- Problem to solve -
Within this material, find every line where the string "ADDSUB" appears, and copy it out.

- Extracted records -
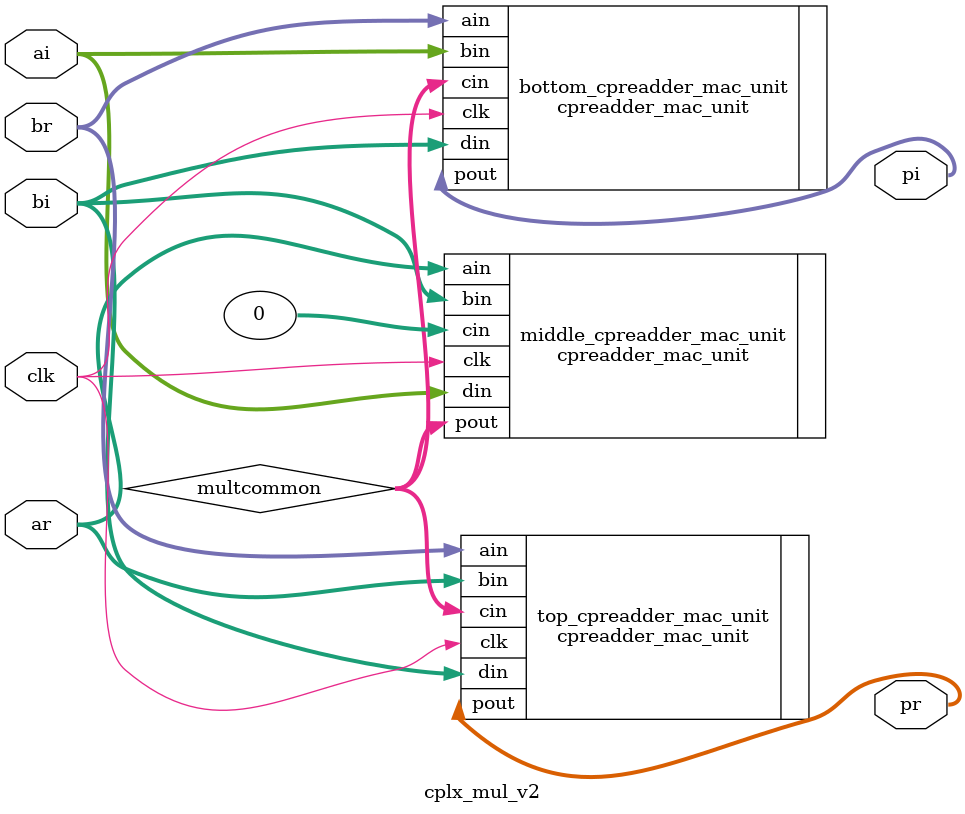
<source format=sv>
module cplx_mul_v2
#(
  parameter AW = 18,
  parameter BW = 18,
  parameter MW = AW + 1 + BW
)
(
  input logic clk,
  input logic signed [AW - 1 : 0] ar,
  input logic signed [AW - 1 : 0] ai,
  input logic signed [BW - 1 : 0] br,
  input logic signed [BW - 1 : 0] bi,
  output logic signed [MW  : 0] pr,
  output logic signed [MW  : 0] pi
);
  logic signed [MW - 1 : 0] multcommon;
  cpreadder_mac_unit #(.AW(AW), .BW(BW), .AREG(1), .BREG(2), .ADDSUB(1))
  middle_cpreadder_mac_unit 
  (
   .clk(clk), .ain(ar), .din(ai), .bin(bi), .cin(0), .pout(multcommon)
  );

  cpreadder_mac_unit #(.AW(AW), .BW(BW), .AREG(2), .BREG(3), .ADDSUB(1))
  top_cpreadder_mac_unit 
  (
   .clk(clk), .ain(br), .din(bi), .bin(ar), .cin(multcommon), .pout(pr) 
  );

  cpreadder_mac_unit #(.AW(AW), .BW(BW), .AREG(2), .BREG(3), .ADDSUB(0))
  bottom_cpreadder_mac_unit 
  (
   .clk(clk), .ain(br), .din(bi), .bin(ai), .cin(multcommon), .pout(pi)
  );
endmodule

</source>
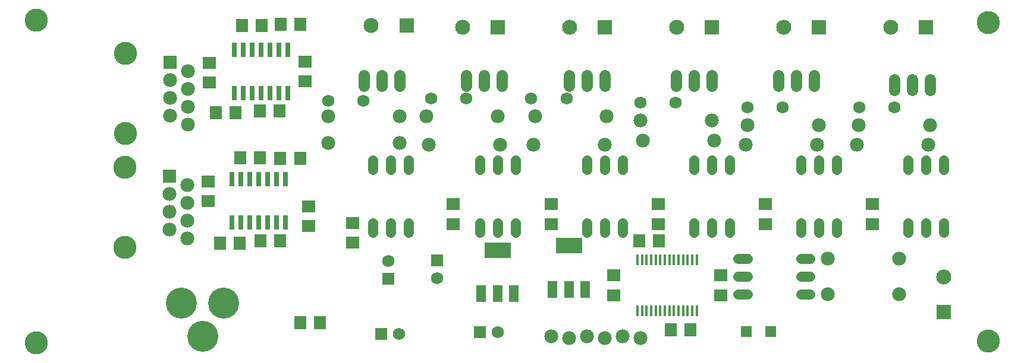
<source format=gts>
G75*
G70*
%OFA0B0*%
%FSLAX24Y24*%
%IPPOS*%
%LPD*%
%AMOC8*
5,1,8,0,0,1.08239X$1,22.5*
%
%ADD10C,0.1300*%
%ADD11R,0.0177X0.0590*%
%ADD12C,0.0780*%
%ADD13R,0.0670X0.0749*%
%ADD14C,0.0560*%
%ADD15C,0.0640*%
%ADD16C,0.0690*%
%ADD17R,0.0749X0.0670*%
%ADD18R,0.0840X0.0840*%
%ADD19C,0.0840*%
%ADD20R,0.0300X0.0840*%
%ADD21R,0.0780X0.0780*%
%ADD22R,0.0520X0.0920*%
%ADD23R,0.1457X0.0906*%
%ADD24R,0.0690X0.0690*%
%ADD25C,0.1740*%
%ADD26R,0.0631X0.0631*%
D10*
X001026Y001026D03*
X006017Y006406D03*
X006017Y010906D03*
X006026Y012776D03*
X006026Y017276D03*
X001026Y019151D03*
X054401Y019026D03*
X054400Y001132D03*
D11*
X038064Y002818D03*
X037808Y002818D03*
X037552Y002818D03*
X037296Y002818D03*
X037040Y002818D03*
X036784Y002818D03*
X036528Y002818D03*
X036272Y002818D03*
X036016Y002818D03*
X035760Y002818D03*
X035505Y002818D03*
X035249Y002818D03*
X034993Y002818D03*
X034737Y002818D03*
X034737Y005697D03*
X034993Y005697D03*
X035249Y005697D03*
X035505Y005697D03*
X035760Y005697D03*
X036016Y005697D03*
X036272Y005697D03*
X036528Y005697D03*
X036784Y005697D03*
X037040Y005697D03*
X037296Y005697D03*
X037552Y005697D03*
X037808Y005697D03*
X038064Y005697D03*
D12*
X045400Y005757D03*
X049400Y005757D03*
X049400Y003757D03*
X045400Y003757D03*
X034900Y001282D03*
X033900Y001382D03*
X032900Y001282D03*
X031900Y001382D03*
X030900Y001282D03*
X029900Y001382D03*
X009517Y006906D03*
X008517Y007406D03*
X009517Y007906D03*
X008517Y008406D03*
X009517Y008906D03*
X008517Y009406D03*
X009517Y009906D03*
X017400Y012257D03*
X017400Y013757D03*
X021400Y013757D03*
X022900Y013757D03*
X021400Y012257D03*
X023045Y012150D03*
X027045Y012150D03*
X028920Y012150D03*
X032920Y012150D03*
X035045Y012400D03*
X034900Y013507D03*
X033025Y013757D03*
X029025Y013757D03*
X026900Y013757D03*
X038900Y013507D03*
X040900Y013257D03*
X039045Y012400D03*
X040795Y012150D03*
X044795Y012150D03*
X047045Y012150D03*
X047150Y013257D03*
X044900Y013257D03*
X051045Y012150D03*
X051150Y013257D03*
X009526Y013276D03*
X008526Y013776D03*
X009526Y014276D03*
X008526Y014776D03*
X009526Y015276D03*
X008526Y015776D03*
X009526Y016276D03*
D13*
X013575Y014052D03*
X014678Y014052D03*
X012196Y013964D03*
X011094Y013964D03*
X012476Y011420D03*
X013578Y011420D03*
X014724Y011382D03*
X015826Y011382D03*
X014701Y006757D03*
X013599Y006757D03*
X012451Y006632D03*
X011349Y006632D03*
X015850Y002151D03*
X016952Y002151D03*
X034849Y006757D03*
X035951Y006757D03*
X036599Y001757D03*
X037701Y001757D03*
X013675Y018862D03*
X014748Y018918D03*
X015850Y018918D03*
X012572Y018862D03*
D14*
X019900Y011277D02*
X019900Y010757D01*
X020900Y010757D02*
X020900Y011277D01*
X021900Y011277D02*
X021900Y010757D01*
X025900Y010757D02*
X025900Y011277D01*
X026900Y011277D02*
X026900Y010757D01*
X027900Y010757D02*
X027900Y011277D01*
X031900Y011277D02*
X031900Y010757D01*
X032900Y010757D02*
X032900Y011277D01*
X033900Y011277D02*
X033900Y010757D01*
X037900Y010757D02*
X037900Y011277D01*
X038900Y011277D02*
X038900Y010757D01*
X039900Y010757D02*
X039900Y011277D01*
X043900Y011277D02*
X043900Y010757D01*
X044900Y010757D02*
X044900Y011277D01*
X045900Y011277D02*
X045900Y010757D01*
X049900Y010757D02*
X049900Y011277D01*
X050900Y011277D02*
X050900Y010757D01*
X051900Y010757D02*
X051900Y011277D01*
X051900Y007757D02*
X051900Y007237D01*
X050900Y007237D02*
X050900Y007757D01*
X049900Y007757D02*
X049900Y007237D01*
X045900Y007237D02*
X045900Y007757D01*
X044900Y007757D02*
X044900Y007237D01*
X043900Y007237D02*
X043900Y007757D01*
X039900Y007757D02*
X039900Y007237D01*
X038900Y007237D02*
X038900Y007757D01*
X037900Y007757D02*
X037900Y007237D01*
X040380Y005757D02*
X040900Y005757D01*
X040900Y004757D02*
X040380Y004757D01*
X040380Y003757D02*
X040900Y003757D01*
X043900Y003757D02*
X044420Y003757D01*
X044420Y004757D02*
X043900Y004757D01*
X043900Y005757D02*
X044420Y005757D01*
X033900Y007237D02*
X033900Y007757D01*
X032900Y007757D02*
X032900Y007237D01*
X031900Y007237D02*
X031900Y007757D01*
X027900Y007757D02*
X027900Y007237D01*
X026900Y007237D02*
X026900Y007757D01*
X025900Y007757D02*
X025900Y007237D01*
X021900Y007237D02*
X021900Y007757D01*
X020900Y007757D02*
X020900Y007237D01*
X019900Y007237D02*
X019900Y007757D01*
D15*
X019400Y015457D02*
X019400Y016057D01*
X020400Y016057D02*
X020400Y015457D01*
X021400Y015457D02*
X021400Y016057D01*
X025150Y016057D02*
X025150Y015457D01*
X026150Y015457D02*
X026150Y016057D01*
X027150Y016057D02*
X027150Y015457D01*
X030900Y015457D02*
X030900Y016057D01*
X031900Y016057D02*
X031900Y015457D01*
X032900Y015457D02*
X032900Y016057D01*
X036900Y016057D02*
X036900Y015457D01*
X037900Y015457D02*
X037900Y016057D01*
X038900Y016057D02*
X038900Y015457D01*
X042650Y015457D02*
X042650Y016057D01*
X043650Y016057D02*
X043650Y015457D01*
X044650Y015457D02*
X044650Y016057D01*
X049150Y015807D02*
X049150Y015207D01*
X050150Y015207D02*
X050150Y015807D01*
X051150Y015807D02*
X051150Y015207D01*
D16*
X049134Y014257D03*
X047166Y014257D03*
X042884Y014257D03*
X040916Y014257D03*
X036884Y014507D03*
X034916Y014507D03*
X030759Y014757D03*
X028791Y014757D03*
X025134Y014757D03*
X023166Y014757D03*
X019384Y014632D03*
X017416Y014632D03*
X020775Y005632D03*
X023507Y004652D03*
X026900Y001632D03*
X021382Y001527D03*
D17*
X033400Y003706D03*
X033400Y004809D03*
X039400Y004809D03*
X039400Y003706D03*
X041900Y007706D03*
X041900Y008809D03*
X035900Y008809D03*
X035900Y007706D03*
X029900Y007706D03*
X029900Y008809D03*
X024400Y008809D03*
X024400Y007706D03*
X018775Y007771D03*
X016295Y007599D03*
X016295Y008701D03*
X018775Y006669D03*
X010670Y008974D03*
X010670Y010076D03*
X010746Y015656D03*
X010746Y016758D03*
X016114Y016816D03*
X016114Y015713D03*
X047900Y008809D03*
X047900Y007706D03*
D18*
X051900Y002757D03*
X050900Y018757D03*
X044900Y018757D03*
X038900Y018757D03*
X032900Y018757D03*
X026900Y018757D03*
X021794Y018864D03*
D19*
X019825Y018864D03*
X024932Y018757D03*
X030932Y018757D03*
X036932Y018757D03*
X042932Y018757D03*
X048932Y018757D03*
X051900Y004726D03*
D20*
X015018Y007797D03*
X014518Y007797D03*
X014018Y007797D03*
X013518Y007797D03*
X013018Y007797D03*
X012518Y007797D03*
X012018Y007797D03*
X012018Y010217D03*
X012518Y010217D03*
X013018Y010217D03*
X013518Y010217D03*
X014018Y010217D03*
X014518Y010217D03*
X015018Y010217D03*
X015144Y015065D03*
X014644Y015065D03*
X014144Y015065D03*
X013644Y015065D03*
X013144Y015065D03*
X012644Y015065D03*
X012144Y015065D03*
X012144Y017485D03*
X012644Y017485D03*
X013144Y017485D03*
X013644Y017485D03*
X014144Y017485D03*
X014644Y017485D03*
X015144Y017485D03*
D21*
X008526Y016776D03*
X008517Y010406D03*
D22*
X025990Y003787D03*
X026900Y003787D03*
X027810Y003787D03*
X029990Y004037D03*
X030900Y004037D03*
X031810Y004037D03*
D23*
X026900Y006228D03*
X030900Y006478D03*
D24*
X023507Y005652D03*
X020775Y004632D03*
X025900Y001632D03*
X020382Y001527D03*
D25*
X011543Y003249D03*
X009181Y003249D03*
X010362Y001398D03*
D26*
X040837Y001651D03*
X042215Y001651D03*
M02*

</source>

- Final answer -
  cpreadder_mac_unit #(.AW(AW), .BW(BW), .AREG(1), .BREG(2), .ADDSUB(1))
  cpreadder_mac_unit #(.AW(AW), .BW(BW), .AREG(2), .BREG(3), .ADDSUB(1))
  cpreadder_mac_unit #(.AW(AW), .BW(BW), .AREG(2), .BREG(3), .ADDSUB(0))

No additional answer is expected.